• **Aim of the exercise**: Copy out every line of the listing below word for word, with nothing changed.
*** Data for this exercise ***
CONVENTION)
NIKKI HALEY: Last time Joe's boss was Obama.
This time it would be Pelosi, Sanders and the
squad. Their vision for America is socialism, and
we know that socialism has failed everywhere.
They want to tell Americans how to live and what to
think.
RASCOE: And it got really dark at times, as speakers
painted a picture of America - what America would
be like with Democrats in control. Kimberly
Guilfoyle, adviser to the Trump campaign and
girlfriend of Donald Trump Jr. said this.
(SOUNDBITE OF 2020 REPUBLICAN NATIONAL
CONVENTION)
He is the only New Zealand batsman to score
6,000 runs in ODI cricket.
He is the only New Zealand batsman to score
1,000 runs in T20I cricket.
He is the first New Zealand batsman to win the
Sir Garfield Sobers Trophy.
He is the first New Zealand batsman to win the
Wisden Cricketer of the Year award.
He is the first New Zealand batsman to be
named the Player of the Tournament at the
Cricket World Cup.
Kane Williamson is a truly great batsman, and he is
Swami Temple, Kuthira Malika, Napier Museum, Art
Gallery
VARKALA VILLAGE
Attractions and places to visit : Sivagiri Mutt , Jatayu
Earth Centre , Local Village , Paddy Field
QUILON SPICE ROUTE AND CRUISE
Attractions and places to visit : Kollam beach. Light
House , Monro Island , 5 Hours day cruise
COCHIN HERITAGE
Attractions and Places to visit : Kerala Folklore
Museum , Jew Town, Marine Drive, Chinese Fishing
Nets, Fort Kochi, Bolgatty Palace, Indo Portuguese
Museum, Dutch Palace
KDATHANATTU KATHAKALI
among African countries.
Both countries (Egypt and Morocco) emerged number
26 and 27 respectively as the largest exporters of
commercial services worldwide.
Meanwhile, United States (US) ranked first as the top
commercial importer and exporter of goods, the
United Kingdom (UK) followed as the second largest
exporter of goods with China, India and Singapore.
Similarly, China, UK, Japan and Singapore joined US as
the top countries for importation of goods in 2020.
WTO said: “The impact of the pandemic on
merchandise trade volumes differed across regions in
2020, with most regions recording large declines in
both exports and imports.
*** End of Data for this exercise ***
• **Output of the task**:
CONVENTION)
NIKKI HALEY: Last time Joe's boss was Obama.
This time it would be Pelosi, Sanders and the
squad. Their vision for America is socialism, and
we know that socialism has failed everywhere.
They want to tell Americans how to live and what to
think.
RASCOE: And it got really dark at times, as speakers
painted a picture of America - what America would
be like with Democrats in control. Kimberly
Guilfoyle, adviser to the Trump campaign and
girlfriend of Donald Trump Jr. said this.
(SOUNDBITE OF 2020 REPUBLICAN NATIONAL
CONVENTION)
He is the only New Zealand batsman to score
6,000 runs in ODI cricket.
He is the only New Zealand batsman to score
1,000 runs in T20I cricket.
He is the first New Zealand batsman to win the
Sir Garfield Sobers Trophy.
He is the first New Zealand batsman to win the
Wisden Cricketer of the Year award.
He is the first New Zealand batsman to be
named the Player of the Tournament at the
Cricket World Cup.
Kane Williamson is a truly great batsman, and he is
Swami Temple, Kuthira Malika, Napier Museum, Art
Gallery
VARKALA VILLAGE
Attractions and places to visit : Sivagiri Mutt , Jatayu
Earth Centre , Local Village , Paddy Field
QUILON SPICE ROUTE AND CRUISE
Attractions and places to visit : Kollam beach. Light
House , Monro Island , 5 Hours day cruise
COCHIN HERITAGE
Attractions and Places to visit : Kerala Folklore
Museum , Jew Town, Marine Drive, Chinese Fishing
Nets, Fort Kochi, Bolgatty Palace, Indo Portuguese
Museum, Dutch Palace
KDATHANATTU KATHAKALI
among African countries.
Both countries (Egypt and Morocco) emerged number
26 and 27 respectively as the largest exporters of
commercial services worldwide.
Meanwhile, United States (US) ranked first as the top
commercial importer and exporter of goods, the
United Kingdom (UK) followed as the second largest
exporter of goods with China, India and Singapore.
Similarly, China, UK, Japan and Singapore joined US as
the top countries for importation of goods in 2020.
WTO said: “The impact of the pandemic on
merchandise trade volumes differed across regions in
2020, with most regions recording large declines in
both exports and imports.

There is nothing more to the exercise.